Cave City council postpones business partnership decision

Dec 10, 2024 | 9:05 AM

By GAGE WILSON
For Glasgow News 1

The newest members of the Cave City City Council were sworn in Monday, then the council participated in a Zoom call with HdL Companies.

Those two items on the agenda drew a larger than usual crowd to the regular monthly meeting. The presentation by HdL Companies, a California-based business services company that assists municipalities in the location and recovery of unpaid business license fees, occupied most of the discussion during the meeting.

HdL representative Bobby Monroe spoke to the council via Zoom due to a scheduling conflict.

“We have been in business for around 42 years, finding revenue and generating revenue through business license fees,” he said. Monroe also explained how the proposed partnership would work — that the businesses HdL would identify were not “brick-and-mortar” but rather wholesalers making financial transactions within city limits without proper licensing.

He said that these entities were primarily out of state companies. “A lot of these companies don’t know that they have to have a business license.”

Citing the company’s impact with Cave City’s neighbor, Monroe noted HdL’s recent success in Glasgow, “We found around $36,000 for them.”

Monroe went on to describe how its business model would work, should the council approve the collaboration.

“We’ll get a list of business licenses that you have right now and we’ll do all the calling, all the collecting every month, it is ‘performance-based’ so if we don’t perform then we don’t get paid.” Monroe said his company is paid once the accounts that they have identified are reconciled, but “the city gets paid first.” The city will then pay HdL in a “50-50” split.

As Monroe finished the presentation, he and Hatcher turned to the council for questions.The first of many came from councilman Brandon Wright. Many of Wright’s questions boiled down to the possible consequences of the enforcement of these fees, which Monroe described as “pennies on the dollar.” Wright shared his concerns through a story involving his business, which spans city and county lines. “We may make two calls a year to Smiths Grove, and we got a letter one day from Smiths Grove demanding we buy a business license and that we pay a percentage of our revenue for the entire year,” he recounted. “It just wasn’t happening, so we don’t go to Smiths Grove anymore.”

After his example he went on to explain that he would find it hard to believe that, should the city adopt this approach, that consumers may be at risk for higher prices due to companies slowing down or all together stopping business within the city.

Monroe defended his position stating that in his experience he was not aware of a situation like that occurring with HdL, “Once they find out that they owe it, they’re going to want to continue doing business in Cave City.”

Relying on his decades of experience, city attorney Bobby Richardson chimed into the discussion saying, “We have collected here for years, we used to call it a ‘unloading license’ and we changed it to an ‘occupational license’, I’m sure some businesses from New York may not, but the locals all do.”

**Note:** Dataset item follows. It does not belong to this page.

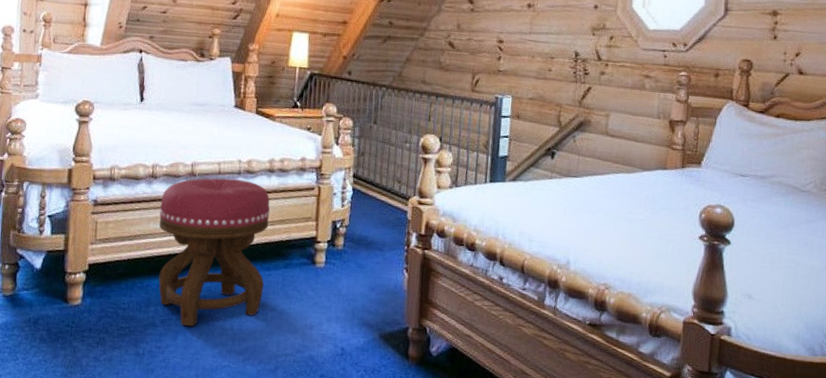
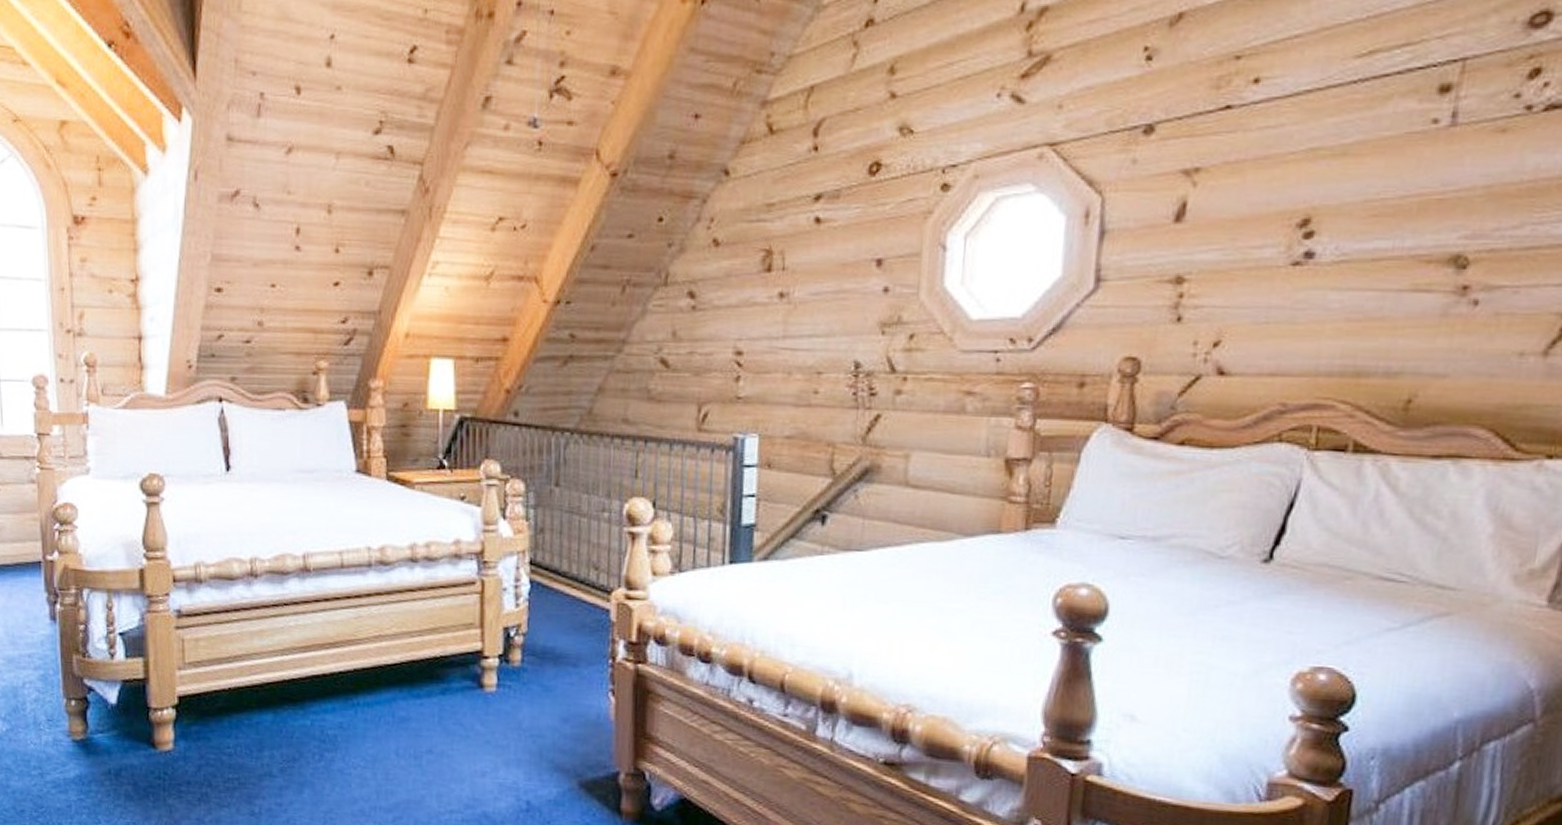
ottoman: present [158,177,270,326] -> none [264,573,416,776]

Councilman Denny Doyle stated, “What we are wanting to make sure of is that the wholesaler and the retailer both pay taxes.”

Capping the discussion was a question from the public, asking what would stop a larger seller ceasing business with a smaller client due to HdL’s enforcements. “This has never happened, for a company to pull out of a business, because they are also doing business in every city and tow all around you guys and they’re paying it in every city, they’re just not paying it in Cave City yet, because they haven’t been identified.”

The council ultimately voted to table the proposed venture until the next meeting on Jan. 13.